- PROBLEM REQUIREMENTS -
With the pictures left out, write out the records verbatim.
————
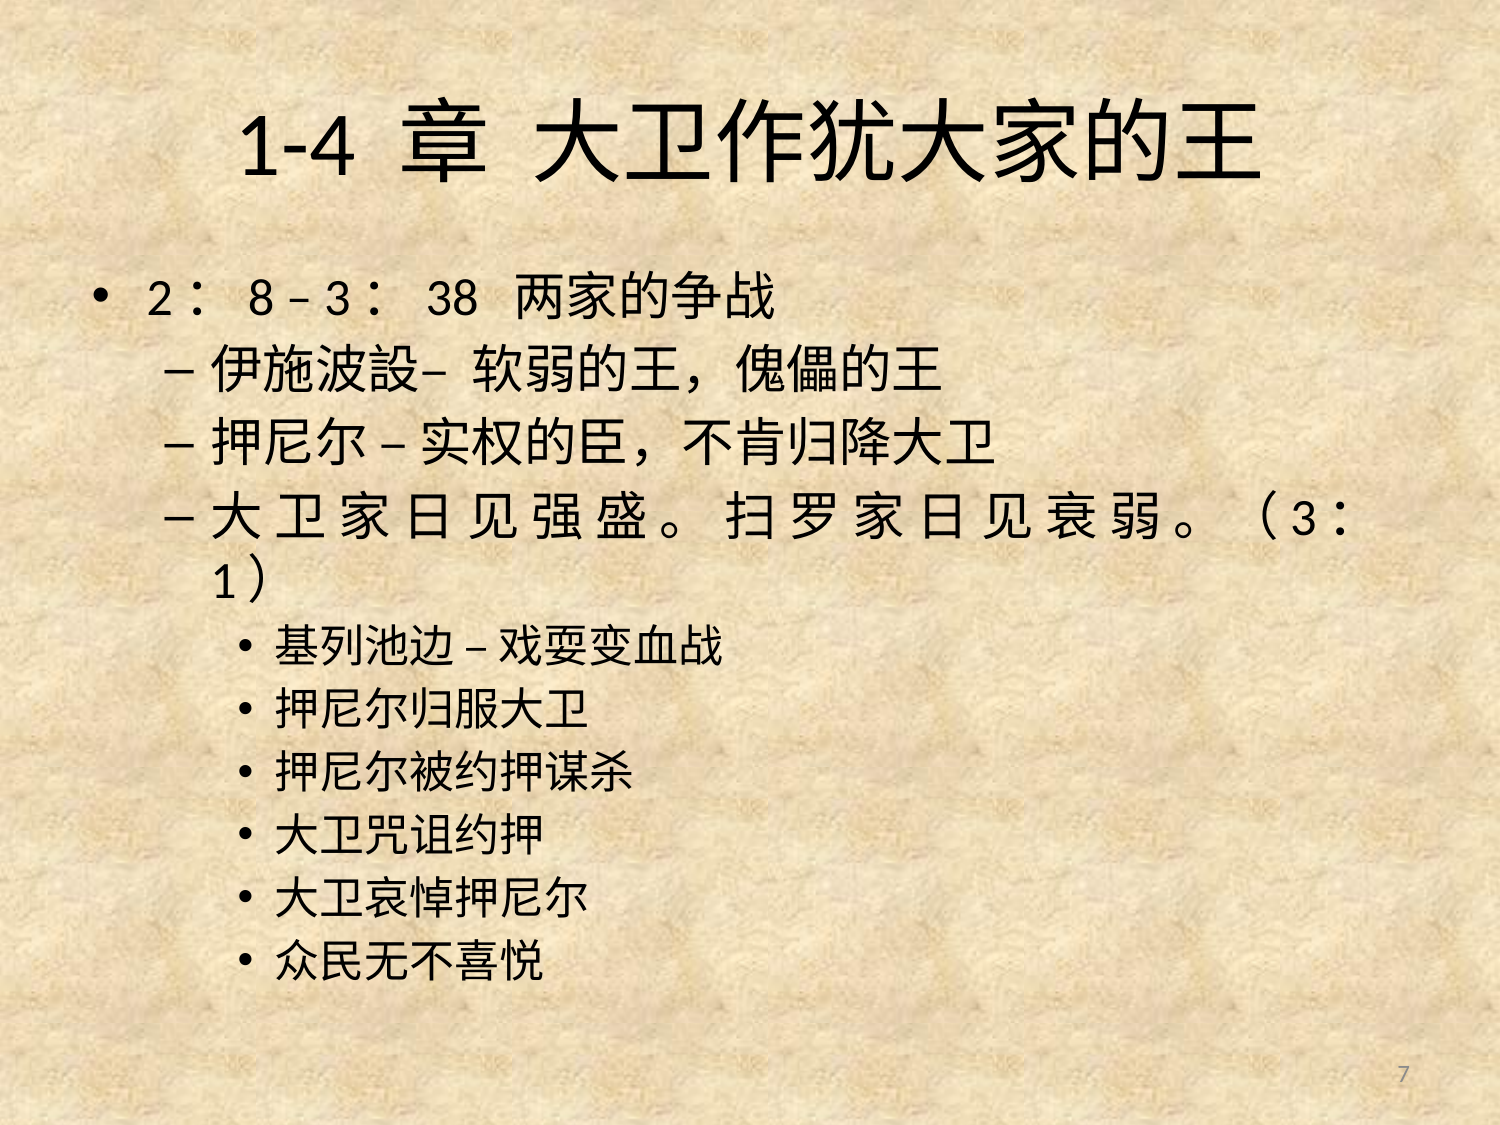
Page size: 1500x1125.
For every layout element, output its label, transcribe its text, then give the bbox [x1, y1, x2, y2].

title 1-4 章 大卫作犹大家的王 [75, 45, 1425, 233]
slide_number 7 [1074, 1042, 1425, 1103]
list 2：8 – 3：38 两家的争战 伊施波設– 软弱的王，傀儡的王 押尼尔 – 实权的臣，不肯归降大卫 大 卫 家 日 见 强 盛 。 扫 罗 家 日 见 衰 弱 。（3：1） 基列池边 – 戏耍变血战 押尼尔归服大卫 押尼尔被约押谋杀 大卫咒诅约押 大卫哀悼押尼尔 众民无不喜悦 [76, 255, 1427, 998]
picture [0, 0, 1500, 1125]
————
- YOUR SOLUTION -
Page size: 1500x1125.
For every layout element, output its label, transcribe its text, then give the bbox [x1, y1, x2, y2].

title 1-4 章 大卫作犹大家的王 [75, 45, 1425, 233]
slide_number 7 [1074, 1042, 1425, 1103]
list 2：8 – 3：38 两家的争战 伊施波設– 软弱的王，傀儡的王 押尼尔 – 实权的臣，不肯归降大卫 大 卫 家 日 见 强 盛 。 扫 罗 家 日 见 衰 弱 。（3：1） 基列池边 – 戏耍变血战 押尼尔归服大卫 押尼尔被约押谋杀 大卫咒诅约押 大卫哀悼押尼尔 众民无不喜悦 [76, 255, 1427, 998]
picture [0, 0, 1500, 1125]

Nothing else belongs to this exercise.